私たち学校図書館問題研究会は、学校図書館にかかわる個人で構成している全国規模の研究会です。1985年の結成以来、児童生徒の学ぶよろこびや読む楽しさを支援する学校図書館づくりを目指し、相互に実践・研究を積み重ねてまいりました。
児童生徒の読書環境の充実については私たちも願いを同じくするものであり、「文字・活字文化振興法案」についても大変注目しております。
この度「文字・活字文化振興法案」、特に学校図書館に関することにつきまして、下記のとおり私たちの意見をまとめましたのでお送りいたします。
貴職におかれましては、どうか私たち学校図書館にかかわる者の意見を真摯に受け止めていただき、法案審議や施策に反映していただきますようお願い申し上げます。
記
① 児童生徒の読書の自由について文言を盛り込んでいただきたい
第3条(基本理念)の3項並びに第8条(学校教育における言語力の涵養)に、学校教育について言語力の涵養をはかることが述べられています。私たちは、その際の施策や指導が児童生徒の読書の自由に根ざしたものであることが必要であると考えます。「子どもの読書活動の推進に関する法律に対する附帯決議」においても、読書活動推進について、行政の不当な干渉を拝し、子どもの自主性を尊重する趣旨が明記されています。「文字・活字文化振興法案」においても、児童生徒の読書の自由について文言を盛り込むべきであると考えます。
② 学校司書の配置について文言を明記すべきである
第8条(学校教育における言語力の涵養)2項に、司書教諭及び学校図書館に関する業務を担当するその他の職員の充実等の人的体制の整備について必要な施策を講ずることが述べられています。

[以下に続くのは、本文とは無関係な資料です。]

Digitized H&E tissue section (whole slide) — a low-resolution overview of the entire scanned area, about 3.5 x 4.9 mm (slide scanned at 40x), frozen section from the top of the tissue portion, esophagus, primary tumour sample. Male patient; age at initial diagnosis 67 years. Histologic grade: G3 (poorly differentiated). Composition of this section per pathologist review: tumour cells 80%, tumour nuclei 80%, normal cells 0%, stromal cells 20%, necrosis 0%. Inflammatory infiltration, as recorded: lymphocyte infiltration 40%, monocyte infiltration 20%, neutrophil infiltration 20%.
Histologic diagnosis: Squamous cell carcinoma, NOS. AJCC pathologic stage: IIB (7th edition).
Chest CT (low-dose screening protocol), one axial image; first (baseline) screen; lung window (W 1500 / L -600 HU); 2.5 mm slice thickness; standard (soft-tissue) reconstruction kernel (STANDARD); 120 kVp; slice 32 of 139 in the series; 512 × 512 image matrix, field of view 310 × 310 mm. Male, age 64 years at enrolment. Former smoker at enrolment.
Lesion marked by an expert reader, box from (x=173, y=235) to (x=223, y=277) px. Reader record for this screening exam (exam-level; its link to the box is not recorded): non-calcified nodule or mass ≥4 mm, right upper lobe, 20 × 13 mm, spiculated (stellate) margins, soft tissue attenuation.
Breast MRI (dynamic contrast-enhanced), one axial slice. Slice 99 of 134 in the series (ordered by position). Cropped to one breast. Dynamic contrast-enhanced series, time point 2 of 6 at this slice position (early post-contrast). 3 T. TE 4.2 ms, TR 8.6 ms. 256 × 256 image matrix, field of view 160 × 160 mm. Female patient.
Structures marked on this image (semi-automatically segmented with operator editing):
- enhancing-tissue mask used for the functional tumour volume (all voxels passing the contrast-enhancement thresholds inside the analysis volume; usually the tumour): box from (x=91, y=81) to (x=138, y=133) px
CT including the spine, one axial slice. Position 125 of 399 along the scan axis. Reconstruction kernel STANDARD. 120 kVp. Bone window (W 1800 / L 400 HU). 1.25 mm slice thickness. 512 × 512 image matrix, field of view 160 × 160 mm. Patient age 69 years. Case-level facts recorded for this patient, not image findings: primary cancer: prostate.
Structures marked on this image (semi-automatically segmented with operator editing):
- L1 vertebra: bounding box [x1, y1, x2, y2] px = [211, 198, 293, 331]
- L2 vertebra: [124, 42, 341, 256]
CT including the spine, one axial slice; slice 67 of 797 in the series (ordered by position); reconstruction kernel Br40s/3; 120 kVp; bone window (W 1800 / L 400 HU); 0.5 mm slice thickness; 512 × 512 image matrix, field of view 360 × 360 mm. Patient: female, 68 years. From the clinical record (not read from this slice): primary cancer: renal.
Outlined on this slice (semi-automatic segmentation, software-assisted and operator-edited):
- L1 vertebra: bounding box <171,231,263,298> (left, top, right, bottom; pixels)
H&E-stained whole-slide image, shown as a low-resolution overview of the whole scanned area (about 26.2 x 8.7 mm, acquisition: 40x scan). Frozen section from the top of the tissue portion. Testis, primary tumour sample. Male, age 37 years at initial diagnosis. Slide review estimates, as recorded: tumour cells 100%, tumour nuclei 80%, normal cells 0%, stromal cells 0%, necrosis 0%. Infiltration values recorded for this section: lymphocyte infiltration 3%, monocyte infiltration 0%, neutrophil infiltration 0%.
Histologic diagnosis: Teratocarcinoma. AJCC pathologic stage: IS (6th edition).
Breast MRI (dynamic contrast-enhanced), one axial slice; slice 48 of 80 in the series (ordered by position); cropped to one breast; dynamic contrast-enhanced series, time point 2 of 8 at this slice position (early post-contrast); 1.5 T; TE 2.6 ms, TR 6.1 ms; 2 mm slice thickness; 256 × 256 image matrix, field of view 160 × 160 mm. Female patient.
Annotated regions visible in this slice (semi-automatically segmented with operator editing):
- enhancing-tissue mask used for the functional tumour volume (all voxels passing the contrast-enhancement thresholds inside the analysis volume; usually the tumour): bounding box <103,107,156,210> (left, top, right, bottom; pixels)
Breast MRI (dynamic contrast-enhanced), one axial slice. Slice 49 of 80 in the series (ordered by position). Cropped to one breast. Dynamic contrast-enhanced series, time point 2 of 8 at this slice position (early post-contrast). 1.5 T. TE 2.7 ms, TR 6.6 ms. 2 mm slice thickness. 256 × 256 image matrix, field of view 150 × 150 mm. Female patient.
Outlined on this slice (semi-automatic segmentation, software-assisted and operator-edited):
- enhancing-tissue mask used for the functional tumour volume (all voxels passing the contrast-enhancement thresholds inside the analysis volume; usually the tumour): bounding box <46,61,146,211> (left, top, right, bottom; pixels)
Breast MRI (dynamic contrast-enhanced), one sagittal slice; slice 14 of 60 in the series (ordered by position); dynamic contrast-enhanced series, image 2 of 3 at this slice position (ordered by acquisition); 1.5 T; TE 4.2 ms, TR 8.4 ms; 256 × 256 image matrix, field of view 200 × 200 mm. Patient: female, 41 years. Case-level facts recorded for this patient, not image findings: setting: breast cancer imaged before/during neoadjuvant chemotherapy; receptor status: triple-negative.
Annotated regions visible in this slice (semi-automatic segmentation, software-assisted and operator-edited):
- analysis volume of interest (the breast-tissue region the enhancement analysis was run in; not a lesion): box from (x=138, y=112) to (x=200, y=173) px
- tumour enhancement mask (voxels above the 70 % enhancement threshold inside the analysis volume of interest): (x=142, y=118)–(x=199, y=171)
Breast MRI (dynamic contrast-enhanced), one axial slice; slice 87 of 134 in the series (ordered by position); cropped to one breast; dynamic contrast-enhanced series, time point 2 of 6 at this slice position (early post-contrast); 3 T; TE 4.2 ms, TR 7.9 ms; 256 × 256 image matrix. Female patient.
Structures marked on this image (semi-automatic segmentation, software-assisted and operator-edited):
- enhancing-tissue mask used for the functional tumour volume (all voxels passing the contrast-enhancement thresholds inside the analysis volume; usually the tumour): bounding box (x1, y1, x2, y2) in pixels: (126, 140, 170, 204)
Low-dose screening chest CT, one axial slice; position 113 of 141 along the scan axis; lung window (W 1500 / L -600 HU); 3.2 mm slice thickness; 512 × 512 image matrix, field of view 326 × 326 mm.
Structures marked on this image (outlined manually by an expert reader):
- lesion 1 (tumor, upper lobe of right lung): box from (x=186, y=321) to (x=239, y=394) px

この法案が真に人的体制の整備につながることを期待します。
しかし、「学校図書館に関する業務を担当するその他の職員」がどのような職員を指し示しているのか、この条文では甚だ不明確です。解釈によっては、学校図書館担当の教諭や学校図書館ボランティアなど、学校図書館専任ではない、また非正規の職員をもって「その他の職員」とすることも可能ではないでしょうか。
私たちは、学校図書館の充実のためには専任・専門・正規の学校図書館職員、所謂「学校司書」の配置が必須であると考えます。現在各地の地方自治体において、雇用形態は様々ではありますが「学校司書」の配置がすすめられ、豊かな学校図書館づくりに大きな成果をあげています。2002年に閣議決定された「子どもの読書活動推進に関する基本的な計画」の中でも、このような地方自治体の取り組みを評価し、職員の配置を「促していく」と述べられています。
学校図書館充実につ ながる人的体制の整備として、専任・専門・正規の学校図書館職員の配置、「学校司書」の配置を明記すべきだと考えます。
③学校図書館充実のための物的条件整備について、具体的かつ実効的な施策を実施し
ていただきたい
第8条(学校教育における言語力の涵養)2項には、学校図書館の図書館資料の充実及び情報化の推進等の物的条件の整備等に関し必要な施策を講ずることも述べられています。人的整備とともに、この法案が学校図書館の充実につながることを期待します。
2002年度より小中学校を対象に「学校図書館整備五か年計画」が実施されています。文部科学・総務両省が2002年以降5年間に毎年130億円、総額650億円の交付税措置を策定したものですが、多くの自治体でその交付税が学校図書館整備費として予算化されていないという問題が生じています。またこの五か年計画では高校は対象となっていません。
先ずは「学校図書館整備五か年計画」の交付税措置が、その名目どおり各自治体で学校図書館整備費として確実に予算化されることと、高校図書館並びに盲・ろう・養護学校図書館充実のための新たな予算措置がなされることが必須であると考えます。
また、すべての学校図書館の資料を充実させるために、交付税措置以外の施策の検討も必要であると考えます。